Le suspense bat son plein en Italie alors que sa classe politique devra élire un nouveau président de la République à partir de lundi prochain et du premier tour d’un scrutin singulier, propice aux coups de théâtre. Entre candidats publics ou secrets, coalitions fragiles, tactiques dignes d’une compétition sportive et incertitudes, le jeu politique bat son plein pour désigner le successeur de Sergio Mattarella (80 ans). Car le seul prétendant officiel, Silvio Berlusconi, ne bénéficie a priori pas du soutien nécessaire pour être élu.
C’est une spécialité médiatique à l’approche de l’élection présidentielle tous les sept ans : le "totonomi", sorte de concours de pronostics pour deviner qui remportera le scrutin au suffrage indirect.

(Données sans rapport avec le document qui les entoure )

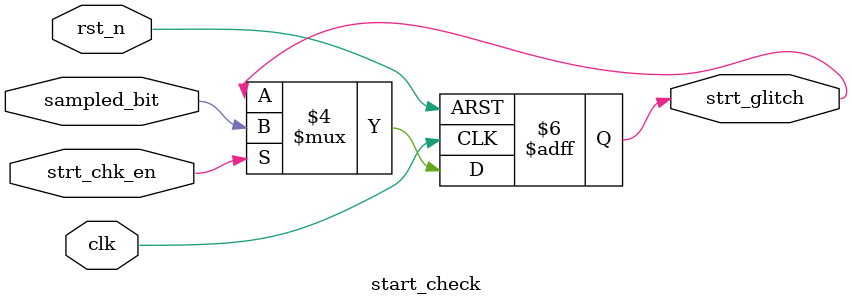
<source format=v>
module start_check(
    input strt_chk_en,
    input sampled_bit,
    input clk,
    input rst_n,
    output reg strt_glitch
);  

    always @(posedge clk or negedge rst_n) begin
        if (!rst_n) begin
            strt_glitch <= 0;
        end
        else if (strt_chk_en) begin
            strt_glitch <= (sampled_bit != 0);
        end
    end
endmodule
</source>
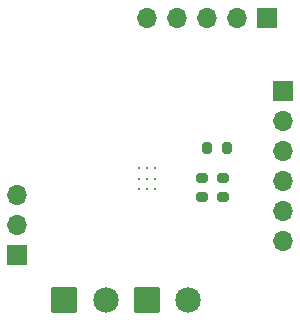
<source format=gbr>
%TF.GenerationSoftware,KiCad,Pcbnew,8.0.6-8.0.6-0~ubuntu24.04.1*%
%TF.CreationDate,2024-12-07T14:27:23-08:00*%
%TF.ProjectId,reaction_wheel,72656163-7469-46f6-9e5f-776865656c2e,v1a*%
%TF.SameCoordinates,Original*%
%TF.FileFunction,Soldermask,Bot*%
%TF.FilePolarity,Negative*%
%FSLAX46Y46*%
G04 Gerber Fmt 4.6, Leading zero omitted, Abs format (unit mm)*
G04 Created by KiCad (PCBNEW 8.0.6-8.0.6-0~ubuntu24.04.1) date 2024-12-07 14:27:23*
%MOMM*%
%LPD*%
G01*
G04 APERTURE LIST*
G04 Aperture macros list*
%AMRoundRect*
0 Rectangle with rounded corners*
0 $1 Rounding radius*
0 $2 $3 $4 $5 $6 $7 $8 $9 X,Y pos of 4 corners*
0 Add a 4 corners polygon primitive as box body*
4,1,4,$2,$3,$4,$5,$6,$7,$8,$9,$2,$3,0*
0 Add four circle primitives for the rounded corners*
1,1,$1+$1,$2,$3*
1,1,$1+$1,$4,$5*
1,1,$1+$1,$6,$7*
1,1,$1+$1,$8,$9*
0 Add four rect primitives between the rounded corners*
20,1,$1+$1,$2,$3,$4,$5,0*
20,1,$1+$1,$4,$5,$6,$7,0*
20,1,$1+$1,$6,$7,$8,$9,0*
20,1,$1+$1,$8,$9,$2,$3,0*%
G04 Aperture macros list end*
%ADD10R,1.700000X1.700000*%
%ADD11O,1.700000X1.700000*%
%ADD12C,0.337500*%
%ADD13RoundRect,0.063500X-1.016000X-1.016000X1.016000X-1.016000X1.016000X1.016000X-1.016000X1.016000X0*%
%ADD14C,2.159000*%
%ADD15RoundRect,0.200000X0.275000X-0.200000X0.275000X0.200000X-0.275000X0.200000X-0.275000X-0.200000X0*%
%ADD16RoundRect,0.200000X0.200000X0.275000X-0.200000X0.275000X-0.200000X-0.275000X0.200000X-0.275000X0*%
G04 APERTURE END LIST*
D10*
%TO.C,J1*%
X147962500Y-70942500D03*
D11*
X147962500Y-73482500D03*
X147962500Y-76022500D03*
X147962500Y-78562500D03*
X147962500Y-81102500D03*
X147962500Y-83642500D03*
%TD*%
D12*
%TO.C,U1*%
X135787500Y-77437500D03*
X135787500Y-78362500D03*
X135787500Y-79287500D03*
X136462500Y-77437500D03*
X136462500Y-78362500D03*
X136462500Y-79287500D03*
X137137500Y-77437500D03*
X137137500Y-78362500D03*
X137137500Y-79287500D03*
%TD*%
D10*
%TO.C,J4*%
X125462500Y-84822500D03*
D11*
X125462500Y-82282500D03*
X125462500Y-79742500D03*
%TD*%
D10*
%TO.C,J2*%
X146652500Y-64762500D03*
D11*
X144112500Y-64762500D03*
X141572500Y-64762500D03*
X139032500Y-64762500D03*
X136492500Y-64762500D03*
%TD*%
D13*
%TO.C,J3*%
X136462500Y-88612500D03*
D14*
X139962500Y-88612500D03*
%TD*%
D13*
%TO.C,J5*%
X129462500Y-88612500D03*
D14*
X132962500Y-88612500D03*
%TD*%
D15*
%TO.C,R8*%
X142887500Y-79937500D03*
X142887500Y-78287500D03*
%TD*%
%TO.C,R7*%
X141087500Y-79937500D03*
X141087500Y-78287500D03*
%TD*%
D16*
%TO.C,R3*%
X143212500Y-75812500D03*
X141562500Y-75812500D03*
%TD*%
M02*

</source>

Officiellement, rares sont les candidats déclarés à ce poste doté de pouvoirs politiques limités mais importants en cas de crise, et les médias italiens s’amusent alors à dresser quotidiennement la liste des potentiels prétendants. De la présidente du Sénat Maria Elisabetta Casellati à l’éternel Silvio Berlusconi, de la ministre Marta Cartabia au sénateur Pier Ferdinando Casini, du candidat récurrent Giuliano Amato à l’actuel président du Conseil Mario Draghi.

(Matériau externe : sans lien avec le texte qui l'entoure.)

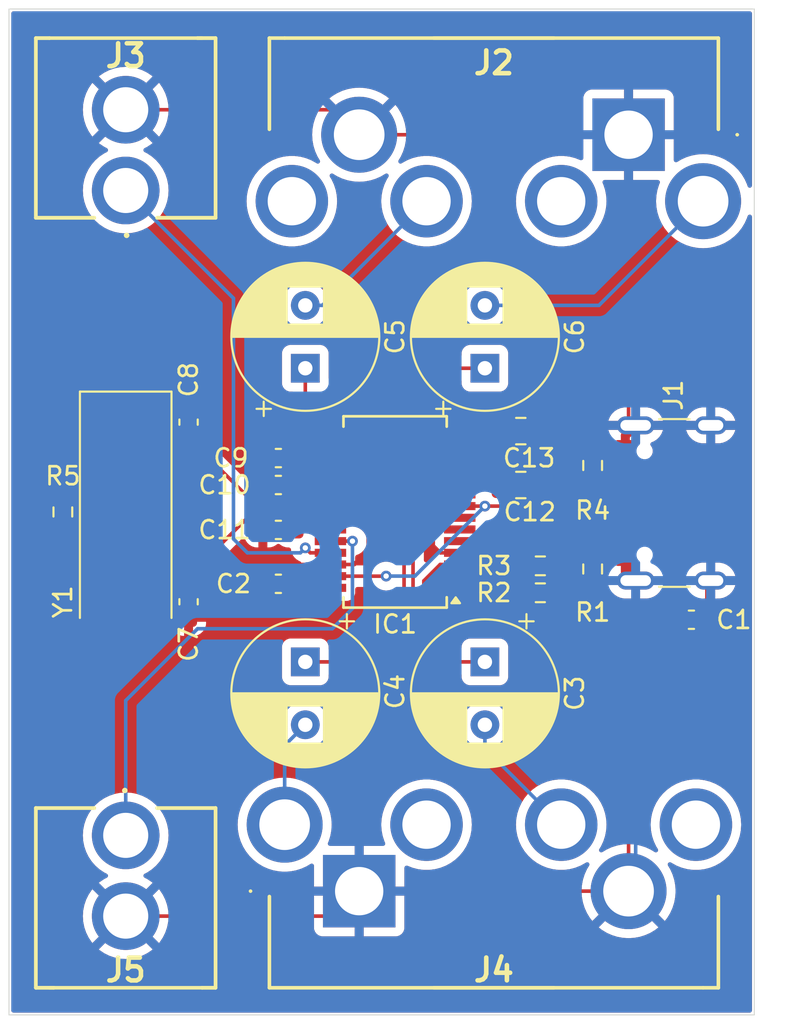
<source format=kicad_pcb>
(kicad_pcb
	(version 20240108)
	(generator "pcbnew")
	(generator_version "8.0")
	(general
		(thickness 1.6)
		(legacy_teardrops no)
	)
	(paper "A4")
	(layers
		(0 "F.Cu" signal)
		(31 "B.Cu" signal)
		(32 "B.Adhes" user "B.Adhesive")
		(33 "F.Adhes" user "F.Adhesive")
		(34 "B.Paste" user)
		(35 "F.Paste" user)
		(36 "B.SilkS" user "B.Silkscreen")
		(37 "F.SilkS" user "F.Silkscreen")
		(38 "B.Mask" user)
		(39 "F.Mask" user)
		(40 "Dwgs.User" user "User.Drawings")
		(41 "Cmts.User" user "User.Comments")
		(42 "Eco1.User" user "User.Eco1")
		(43 "Eco2.User" user "User.Eco2")
		(44 "Edge.Cuts" user)
		(45 "Margin" user)
		(46 "B.CrtYd" user "B.Courtyard")
		(47 "F.CrtYd" user "F.Courtyard")
		(48 "B.Fab" user)
		(49 "F.Fab" user)
		(50 "User.1" user)
		(51 "User.2" user)
		(52 "User.3" user)
		(53 "User.4" user)
		(54 "User.5" user)
		(55 "User.6" user)
		(56 "User.7" user)
		(57 "User.8" user)
		(58 "User.9" user)
	)
	(setup
		(stackup
			(layer "F.SilkS"
				(type "Top Silk Screen")
			)
			(layer "F.Paste"
				(type "Top Solder Paste")
			)
			(layer "F.Mask"
				(type "Top Solder Mask")
				(thickness 0.01)
			)
			(layer "F.Cu"
				(type "copper")
				(thickness 0.035)
			)
			(layer "dielectric 1"
				(type "core")
				(thickness 1.51)
				(material "FR4")
				(epsilon_r 4.5)
				(loss_tangent 0.02)
			)
			(layer "B.Cu"
				(type "copper")
				(thickness 0.035)
			)
			(layer "B.Mask"
				(type "Bottom Solder Mask")
				(thickness 0.01)
			)
			(layer "B.Paste"
				(type "Bottom Solder Paste")
			)
			(layer "B.SilkS"
				(type "Bottom Silk Screen")
			)
			(copper_finish "None")
			(dielectric_constraints no)
		)
		(pad_to_mask_clearance 0.0508)
		(allow_soldermask_bridges_in_footprints no)
		(pcbplotparams
			(layerselection 0x00010fc_ffffffff)
			(plot_on_all_layers_selection 0x0000000_00000000)
			(disableapertmacros no)
			(usegerberextensions no)
			(usegerberattributes yes)
			(usegerberadvancedattributes yes)
			(creategerberjobfile yes)
			(dashed_line_dash_ratio 12.000000)
			(dashed_line_gap_ratio 3.000000)
			(svgprecision 4)
			(plotframeref no)
			(viasonmask no)
			(mode 1)
			(useauxorigin no)
			(hpglpennumber 1)
			(hpglpenspeed 20)
			(hpglpendiameter 15.000000)
			(pdf_front_fp_property_popups yes)
			(pdf_back_fp_property_popups yes)
			(dxfpolygonmode yes)
			(dxfimperialunits yes)
			(dxfusepcbnewfont yes)
			(psnegative no)
			(psa4output no)
			(plotreference yes)
			(plotvalue yes)
			(plotfptext yes)
			(plotinvisibletext no)
			(sketchpadsonfab no)
			(subtractmaskfromsilk no)
			(outputformat 1)
			(mirror no)
			(drillshape 1)
			(scaleselection 1)
			(outputdirectory "")
		)
	)
	(net 0 "")
	(net 1 "GND")
	(net 2 "VBUS")
	(net 3 "VDD")
	(net 4 "/VINL")
	(net 5 "Net-(J4-IN1)")
	(net 6 "Net-(J4-IN2)")
	(net 7 "/VINR")
	(net 8 "/VOUTL")
	(net 9 "Net-(J2-IN1)")
	(net 10 "/VOUTR")
	(net 11 "Net-(J2-IN2)")
	(net 12 "/XTI")
	(net 13 "/XTO")
	(net 14 "/VCCP1I")
	(net 15 "/VCCP2I")
	(net 16 "/VCCXI")
	(net 17 "/VCCCI")
	(net 18 "/VCOM")
	(net 19 "/DOUT")
	(net 20 "/D+")
	(net 21 "unconnected-(IC1-HID0-Pad5)")
	(net 22 "unconnected-(IC1-~{SSPND}-Pad28)")
	(net 23 "/D-")
	(net 24 "unconnected-(IC1-HID2-Pad7)")
	(net 25 "/DIN")
	(net 26 "unconnected-(IC1-HID1-Pad6)")
	(net 27 "Net-(J1-D--PadA7)")
	(net 28 "Net-(J1-D+-PadA6)")
	(net 29 "Net-(J1-CC1)")
	(footprint "Capacitor_SMD:C_0603_1608Metric_Pad1.08x0.95mm_HandSolder" (layer "F.Cu") (at 170 72.5))
	(footprint "Capacitor_SMD:C_0603_1608Metric_Pad1.08x0.95mm_HandSolder" (layer "F.Cu") (at 147 67.5 180))
	(footprint "Capacitor_SMD:C_0603_1608Metric_Pad1.08x0.95mm_HandSolder" (layer "F.Cu") (at 147 65 180))
	(footprint "Capacitor_SMD:C_0603_1608Metric_Pad1.08x0.95mm_HandSolder" (layer "F.Cu") (at 147 70.5))
	(footprint "Capacitor_THT:CP_Radial_D8.0mm_P3.50mm" (layer "F.Cu") (at 158.5 58.5 90))
	(footprint "Resistor_SMD:R_0603_1608Metric_Pad0.98x0.95mm_HandSolder" (layer "F.Cu") (at 135 66.5 90))
	(footprint "Connector_USB:USB_C_Receptacle_GCT_USB4105-xx-A_16P_TopMnt_Horizontal" (layer "F.Cu") (at 170 66 90))
	(footprint "Capacitor_SMD:C_0805_2012Metric_Pad1.18x1.45mm_HandSolder" (layer "F.Cu") (at 160.5 65))
	(footprint "Resistor_SMD:R_0603_1608Metric_Pad0.98x0.95mm_HandSolder" (layer "F.Cu") (at 164.5 69.675 -90))
	(footprint "Capacitor_SMD:C_0805_2012Metric_Pad1.18x1.45mm_HandSolder" (layer "F.Cu") (at 160.5 62))
	(footprint "Package_SO:SSOP-28_5.3x10.2mm_P0.65mm" (layer "F.Cu") (at 153.5 66.5 180))
	(footprint "Capacitor_SMD:C_0603_1608Metric_Pad1.08x0.95mm_HandSolder" (layer "F.Cu") (at 142 61.5 90))
	(footprint "RCA jacks:1560099E" (layer "F.Cu") (at 138.5002 48.605 180))
	(footprint "RCA jacks:1560099E" (layer "F.Cu") (at 138.5 84.504))
	(footprint "Capacitor_THT:CP_Radial_D8.0mm_P3.50mm" (layer "F.Cu") (at 148.5 58.5 90))
	(footprint "Resistor_SMD:R_0603_1608Metric_Pad0.98x0.95mm_HandSolder" (layer "F.Cu") (at 161.5875 71 180))
	(footprint "Crystal:Crystal_SMD_HC49-SD" (layer "F.Cu") (at 138.5 66.5 -90))
	(footprint "Capacitor_THT:CP_Radial_D8.0mm_P3.50mm" (layer "F.Cu") (at 148.5 74.8473 -90))
	(footprint "RCA jacks:PJRAN2X1U01AUX"
		(layer "F.Cu")
		(uuid "caa17d3a-6cf8-434a-b301-2f0e39ec4de0")
		(at 166.5 45.5 180)
		(descr "PJRAN2X1U01AUX-5_2024")
		(tags "Connector")
		(property "Reference" "J2"
			(at 7.5 4 0)
			(layer "F.SilkS")
			(uuid "220dd7ab-6131-4b0c-a500-58f900f6f64c")
			(effects
				(font
					(size 1.27 1.27)
					(thickness 0.254)
				)
			)
		)
		(property "Value" "Conn_Coaxial_x2"
			(at 6.5 -10 0)
			(layer "F.SilkS")
			(hide yes)
			(uuid "311e86c9-c817-4264-8bde-6305ad15a52d")
			(effects
				(font
					(size 1.27 1.27)
					(thickness 0.254)
				)
			)
		)
		(property "Footprint" "RCA jacks:PJRAN2X1U01AUX"
			(at 0 0 0)
			(layer "F.Fab")
			(hide yes)
			(uuid "4cfe0d5d-ad7f-4693-ad49-5b084c3dd99c")
			(effects
				(font
					(size 1.27 1.27)
					(thickness 0.15)
				)
			)
		)
		(property "Datasheet" "https://www.mouser.com/datasheet/2/393/pjran2x1u__x_series_cd-2943207.pdf"
			(at 0 0 0)
			(layer "F.Fab")
			(hide yes)
			(uuid "68270ea6-a721-4675-8276-145709faf021")
			(effects
				(font
					(size 1.27 1.27)
					(thickness 0.15)
				)
			)
		)
		(property "Description" "double coaxial connector (BNC, SMA, SMB, SMC, Cinch/RCA, LEMO, ...)"
			(at 0 0 0)
			(layer "F.Fab")
			(hide yes)
			(uuid "bac8de89-44c3-4876-b35b-d92768c7a899")
			(effects
				(font
					(size 1.27 1.27)
					(thickness 0.15)
				)
			)
		)
		(property "Manufacturer_Name" "Switchcraft"
			(at 0 0 180)
			(unlocked yes)
			(layer "F.Fab")
			(hide yes)
			(uuid "cb82d878-46b1-46af-9c53-0e185af4057f")
			(effects
				(font
					(size 1 1)
					(thickness 0.15)
				)
			)
		)
		(property "Manufacturer_Part_Number" "PJRAN2X1U01AUX"
			(at 0 0 180)
			(unlocked yes)
			(layer "F.Fab")
			(hide yes)
			(uuid "c0228d97-690d-46a5-9812-e756b8a6dd43")
			(effects
				(font
					(size 1 1)
					(thickness 0.15)
				)
			)
		)
		(property ki_fp_filters "*BNC* *SMA* *SMB* *SMC* *Cinch* *LE
... [250430 chars truncated]
</source>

Certains membres du collège électoral pourraient même être tentés de relancer l’idée Francesco Totti, l’ancienne star du football et champion du monde 2006 qui avait recueilli cinq votes au premier tour de l’élection en 2015.
Des élections spéciales
Mélange d’arrangements en coulisses, de bluff et de folklore politique, l’élection présidentielle italienne épouse une forme particulière. Chef de l’Etat et garant des institutions en Italie, le président de la République est choisi par les 1009 "grands électeurs" issus des deux chambres du Parlement ainsi que des conseils régionaux. Pour prendre ses quartiers au palais du Quirinal à Rome, il doit recueillir les voix de deux tiers du corps électoral (soit 672 votes) au premier, deuxième ou troisième tour de scrutin, ou la majorité absolue (505 votes) à partir du quatrième tour. En 2015, le juge constitutionnel Sergio Mattarella avait été élu à l’issue du quatrième tour avec 665 voix.
Un poste à pourvoir parce que le 12e président depuis le changement de constitution en 1948 n’a pas l’intention de rempiler, malgré les appels à prolonger un mandat apaisant dans le chaos politique des dernières années. "Mattarella est considéré comme très populaire en Italie car il incarne la médiation, il calme les passions", analyse Marc Lazar, professeur à Sciences Po à Paris et à la LUISS (Libera Università Internazionale degli Studi Sociali) de Rome, interrogé par l’agence Belga. "Ses messages sont particulièrement choisis, il ne participe pas aux talk-shows où s’affrontent les responsables politiques, et il apparaît comme le père de tous les Italiens."